The Canadian Institutes of Health Research, the federal agency asked to conduct the review, concluded in a report issued on 7 September 2017 that the development of the new guidelines was “scientifically rigorous despite the flaw in promptly identifying the [conflict of interest] in a single voting member.” The research institute blamed an “administrative oversight” for the fact that the doctor’s conflict of interest was not identified at the beginning of the process. Had it been identified earlier, the review says, McMaster officials overseeing the guidelines would have excluded the doctor from the voting panel.
Legal Fallout
Many people living with substance abuse were first introduced to opioids by their family doctor.

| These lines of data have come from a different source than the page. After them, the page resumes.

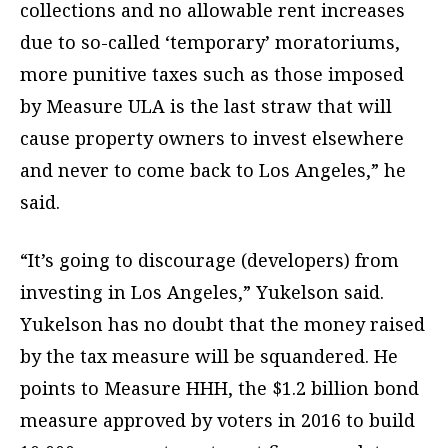
collections and no allowable rent increases
due to so-called ‘temporary’ moratoriums,
more punitive taxes such as those imposed
by Measure ULA is the last straw that will
cause property owners to invest elsewhere
and never to come back to Los Angeles,” he
said.
“It’s going to discourage (developers) from
investing in Los Angeles,” Yukelson said.
Yukelson has no doubt that the money raised
by the tax measure will be squandered. He
points to Measure HHH, the $1.2 billion bond
measure approved by voters in 2016 to build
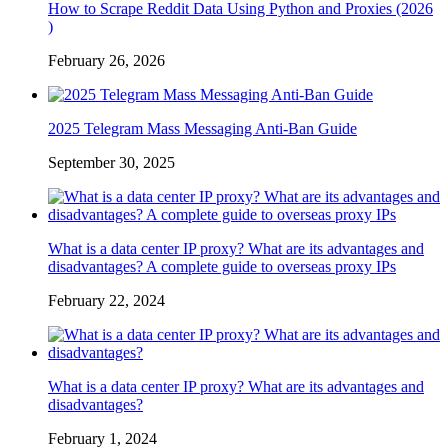
How to Scrape Reddit Data Using Python and Proxies (2026
)
February 26, 2026
2025 Telegram Mass Messaging Anti-Ban Guide
September 30, 2025
What is a data center IP proxy? What are its advantages and
disadvantages? A complete guide to overseas proxy IPs
February 22, 2024
What is a data center IP proxy? What are its advantages and
disadvantages?
February 1, 2024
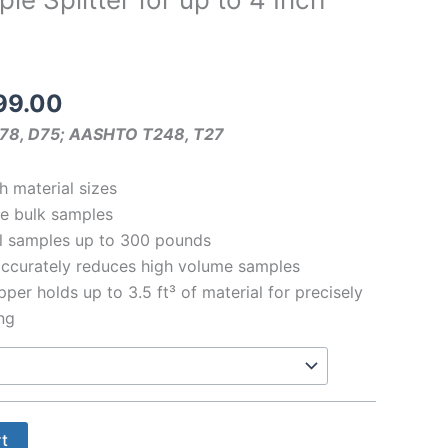
Price
99.00
range:
78, D75; AASHTO T248, T27
$114.00
through
h material sizes
$3999.00
me bulk samples
l samples up to 300 pounds
accurately reduces high volume samples
per holds up to 3.5 ft³ of material for precisely
ing
rt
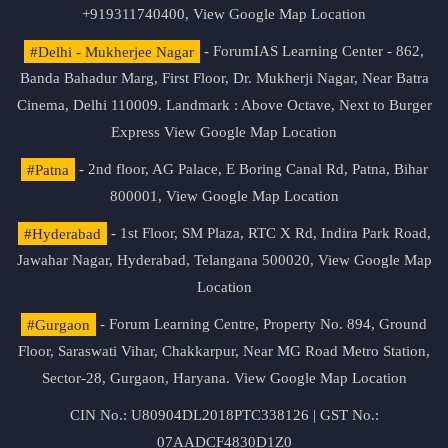
+919311740400,
View Google Map Location
#Delhi - Mukherjee Nagar
- ForumIAS Learning Center - 862,
Banda Bahadur Marg, First Floor, Dr. Mukherji Nagar, Near Batra
Cinema, Delhi 110009. Landmark : Above Octave, Next to Burger
Express
View Google Map Location
#Patna
- 2nd floor, AG Palace, E Boring Canal Rd, Patna, Bihar
800001,
View Google Map Location
#Hyderabad
- 1st Floor, SM Plaza, RTC X Rd, Indira Park Road,
Jawahar Nagar, Hyderabad, Telangana 500020,
View Google Map
Location
#Gurgaon
- Forum Learning Centre, Property No. 894, Ground
Floor, Saraswati Vihar, Chakkarpur, Near MG Road Metro Station,
Sector-28, Gurgaon, Haryana.
View Google Map Location
CIN No.: U80904DL2018PTC338126 | GST No.:
07AADCF4830D1Z0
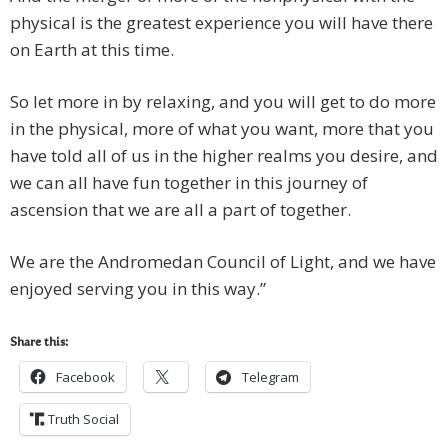
physical is the greatest experience you will have there
on Earth at this time.
So let more in by relaxing, and you will get to do more
in the physical, more of what you want, more that you
have told all of us in the higher realms you desire, and
we can all have fun together in this journey of
ascension that we are all a part of together.
We are the Andromedan Council of Light, and we have
enjoyed serving you in this way.”
Share this:
Facebook
Telegram
Truth Social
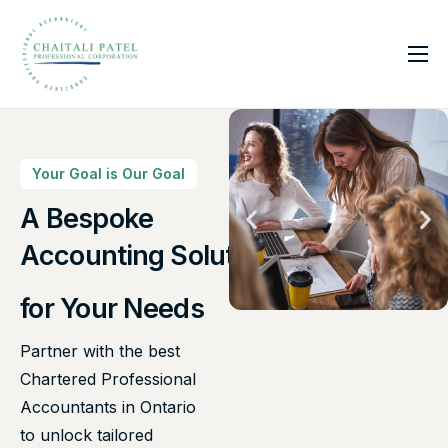
Home
Services
About Us
Your Goal is Our Goal
Insights
A Bespoke
Accounting Solutions
Contact
for Your Needs
Partner with the best
Chartered Professional
Accountants in Ontario
to unlock tailored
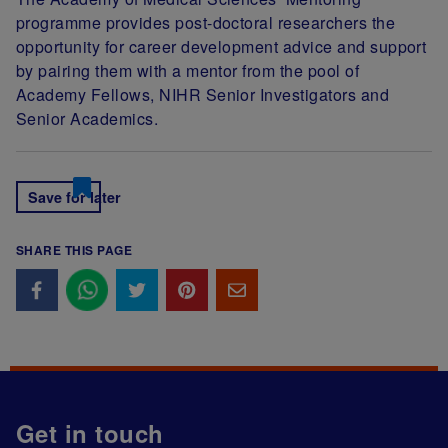
programme provides post-doctoral researchers the
opportunity for career development advice and support
by pairing them with a mentor from the pool of
Academy Fellows, NIHR Senior Investigators and
Senior Academics.
Save for later
SHARE THIS PAGE
Get in touch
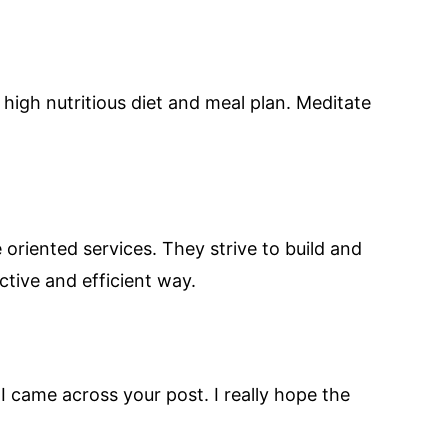
high nutritious diet and meal plan. Meditate
oriented services. They strive to build and
ctive and efficient way.
I came across your post. I really hope the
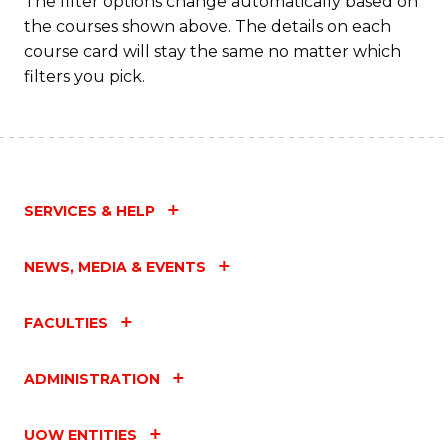
The filter options change automatically based on
the courses shown above. The details on each
course card will stay the same no matter which
filters you pick.
SERVICES & HELP
NEWS, MEDIA & EVENTS
FACULTIES
ADMINISTRATION
UOW ENTITIES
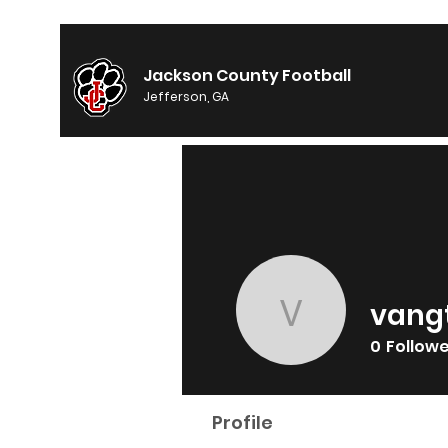
Jackson County Football
Jefferson, GA
vang
vangtoby
0
Follow
Profile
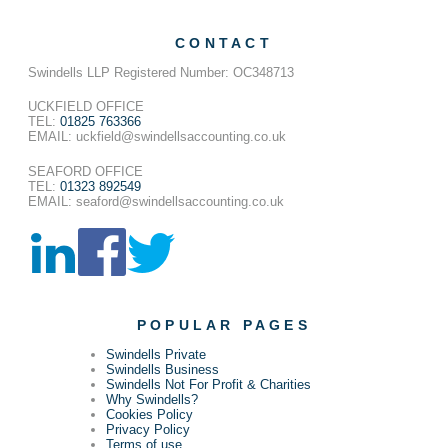
CONTACT
Swindells LLP Registered Number: OC348713
UCKFIELD OFFICE
TEL:
01825 763366
EMAIL: uckfield@swindellsaccounting.co.uk
SEAFORD OFFICE
TEL:
01323 892549
EMAIL: seaford@swindellsaccounting.co.uk
POPULAR PAGES
Swindells Private
Swindells Business
Swindells Not For Profit & Charities
Why Swindells?
Cookies Policy
Privacy Policy
Terms of use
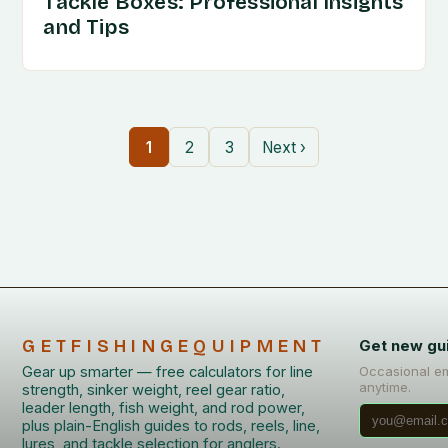
Tackle Boxes: Professional Insights
and Tips
1
2
3
Next ›
GETFISHINGEQUIPMENT
Get new gu
Gear up smarter — free calculators for line
Occasional em
anytime.
strength, sinker weight, reel gear ratio,
leader length, fish weight, and rod power,
plus plain-English guides to rods, reels, line,
lures, and tackle selection for anglers.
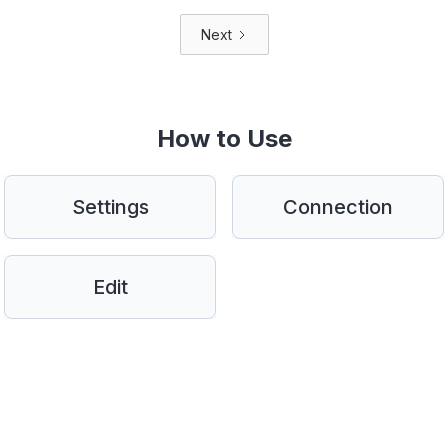
Next
How to Use
Settings
Connection
Edit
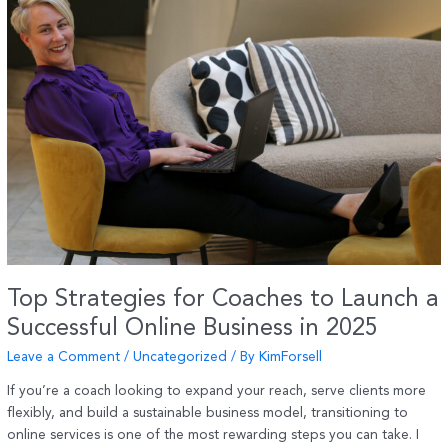
–
A
Natural
Support
for
Joints,
Pain
and
Stiffness
Top Strategies for Coaches to Launch a
Successful Online Business in 2025
Leave a Comment
/
Uncategorized
/ By
KimForsell
If you’re a coach looking to expand your reach, serve clients more
flexibly, and build a sustainable business model, transitioning to
online services is one of the most rewarding steps you can take. I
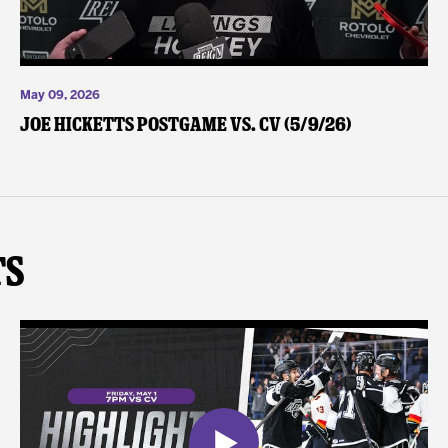
May 09, 2026
Joe Hicketts Postgame vs. CV (5/9/26)
ts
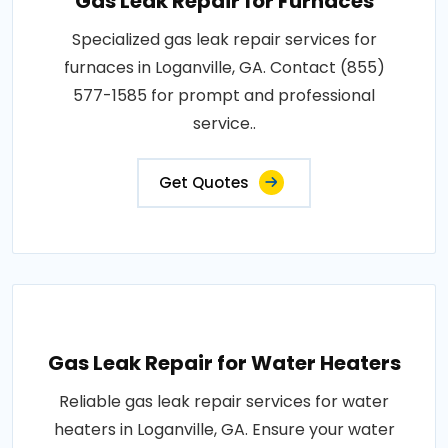
Gas Leak Repair for Furnaces
Specialized gas leak repair services for
furnaces in Loganville, GA. Contact (855)
577-1585 for prompt and professional
service..
Get Quotes
Gas Leak Repair for Water Heaters
Reliable gas leak repair services for water
heaters in Loganville, GA. Ensure your water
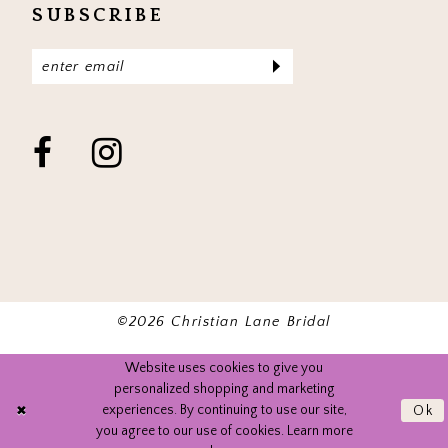
SUBSCRIBE
©2026 Christian Lane Bridal
Website uses cookies to give you
personalized shopping and marketing
experiences. By continuing to use our site,
Ok
you agree to our use of cookies. Learn more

But all too often, the stigma associated with opioid addiction leads them to suffer in silence, aware that society tends to blame the victim and view their problem as a character weakness.
Many of them have also waged a long legal battle with Purdue. In April 2017, the maker of OxyContin agreed to pay $20 million to settle a long-standing class-action lawsuit representing as many as 1,500 Canadians who got hooked on the drug after their doctors prescribed it. The lawsuit accuses the company of knowing that anyone who took the drug would be at risk of becoming addicted to it, but at no time were these risks disclosed. The nature and scope of Purdue’s deceit did not become publicly known until 2007, when the company and three of its executives paid $634.5 million (US) to settle criminal and civil charges against them in the United States for misbranding the drug as less addictive than other pain medications. Purdue’s Canadian operation has not admitted any wrongdoing.
The proposed national settlement in Canada was approved by courts in Ontario, Quebec and Nova Scotia (see Court System of Canada). It had to be also approved in Saskatchewan in order to pass. The settlement was stalled by a Saskatchewan court that was not satisfied the settlement was “fair, reasonable and in the best interests of the class as a whole.” The lawsuit is not an admission of liability by Purdue. Medical experts said the compensation amounts to little more than a rounding error for a company that amassed revenues of $31 billion (US) from OxyContin.
In addition to the civil lawsuit, the Ontario government asked Ottawa to prosecute Purdue under the criminal provisions of Canada’s Food and Drugs Act (FDA) for what Ontario’s health minister called “inappropriate or potentially illegal activities in the marketing of OxyContin in Canada.”
In August 2018, the British Columbia government launched a lawsuit to sue over 40 opioid manufacturers, including Purdue Pharma. The government alleges the companies contributed to the crisis by downplaying the risks their drugs posed when marketing them to doctors for some 20 years. Though a dollar amount was not specified, the government sought to recover provincial health care costs associated with the overdose crisis, including addiction treatment, emergency response and hospital expenses caused by the “negligence and corruption” of drug companies. The suit marked the first time that a province sued drug companies over the opioid crisis. Several other provinces have since joined the suit, which also targets retailers such as Shoppers Drug Mart and the Jean Coutu Group, as well as distributors and wholesalers. In September 2019, Purdue filed for bankruptcy in the US as part of a settlement of similar suits from governments in that country. Purdue has claimed that its Canadian entity is a separate company that is not directly affected by the US proceedings.